All records are to be reproduced verbatim, with images omitted.

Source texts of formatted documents

Start of Block

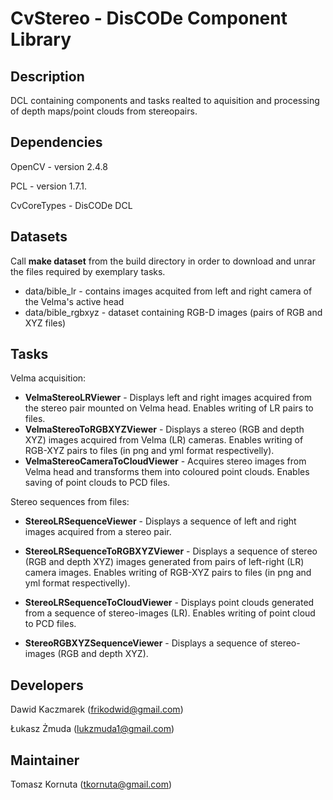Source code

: CvStereo - DisCODe Component Library
====================================

Description
-----------

DCL containing components and tasks realted to aquisition and processing of depth maps/point clouds from stereopairs.

Dependencies
------------

OpenCV - version 2.4.8

PCL - version 1.7.1.

CvCoreTypes - DisCODe DCL

Datasets
------------
Call __make dataset__ from the build directory in order to download and unrar the files required by exemplary tasks.
   * data/bible_lr - contains images acquited from left and right camera of the Velma's active head
   * data/bible_rgbxyz - dataset containing RGB-D images (pairs of RGB and XYZ files)    
   
Tasks
------------
Velma acquisition:
   * __VelmaStereoLRViewer__ - Displays left and right images acquired from the stereo pair mounted on Velma head. Enables writing of LR pairs to files. 
   * __VelmaStereoToRGBXYZViewer__ - Displays a stereo (RGB and depth XYZ) images acquired from Velma (LR) cameras. Enables writing of RGB-XYZ pairs to files (in png and yml format respectivelly).
   * __VelmaStereoCameraToCloudViewer__ - Acquires stereo images from Velma head and transforms them into coloured point clouds. Enables saving of point clouds to PCD files. 
    
Stereo sequences from files:   
   * __StereoLRSequenceViewer__ - Displays a sequence of left and right images acquired from a stereo pair.
   * __StereoLRSequenceToRGBXYZViewer__ - Displays a sequence of stereo (RGB and depth XYZ) images generated from pairs of left-right (LR) camera images. Enables writing of RGB-XYZ pairs to files (in png and yml format respectivelly). 

   * __StereoLRSequenceToCloudViewer__ - Displays point clouds generated from a sequence of stereo-images (LR). Enables writing of point cloud to PCD files.
   * __StereoRGBXYZSequenceViewer__ - Displays a sequence of  stereo-images (RGB and depth XYZ).


Developers
----------

Dawid Kaczmarek (frikodwid@gmail.com)

Łukasz Żmuda (lukzmuda1@gmail.com)

Maintainer
----------

Tomasz Kornuta (tkornuta@gmail.com)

End of Block

- _Response to the exercise_:
Source code

: CvStereo - DisCODe Component Library
====================================

Description
-----------

DCL containing components and tasks realted to aquisition and processing of depth maps/point clouds from stereopairs.

Dependencies
------------

OpenCV - version 2.4.8

PCL - version 1.7.1.

CvCoreTypes - DisCODe DCL

Datasets
------------
Call __make dataset__ from the build directory in order to download and unrar the files required by exemplary tasks.
   * data/bible_lr - contains images acquited from left and right camera of the Velma's active head
   * data/bible_rgbxyz - dataset containing RGB-D images (pairs of RGB and XYZ files)    
   
Tasks
------------
Velma acquisition:
   * __VelmaStereoLRViewer__ - Displays left and right images acquired from the stereo pair mounted on Velma head. Enables writing of LR pairs to files. 
   * __VelmaStereoToRGBXYZViewer__ - Displays a stereo (RGB and depth XYZ) images acquired from Velma (LR) cameras. Enables writing of RGB-XYZ pairs to files (in png and yml format respectivelly).
   * __VelmaStereoCameraToCloudViewer__ - Acquires stereo images from Velma head and transforms them into coloured point clouds. Enables saving of point clouds to PCD files. 
    
Stereo sequences from files:   
   * __StereoLRSequenceViewer__ - Displays a sequence of left and right images acquired from a stereo pair.
   * __StereoLRSequenceToRGBXYZViewer__ - Displays a sequence of stereo (RGB and depth XYZ) images generated from pairs of left-right (LR) camera images. Enables writing of RGB-XYZ pairs to files (in png and yml format respectivelly). 

   * __StereoLRSequenceToCloudViewer__ - Displays point clouds generated from a sequence of stereo-images (LR). Enables writing of point cloud to PCD files.
   * __StereoRGBXYZSequenceViewer__ - Displays a sequence of  stereo-images (RGB and depth XYZ).


Developers
----------

Dawid Kaczmarek (frikodwid@gmail.com)

Łukasz Żmuda (lukzmuda1@gmail.com)

Maintainer
----------

Tomasz Kornuta (tkornuta@gmail.com)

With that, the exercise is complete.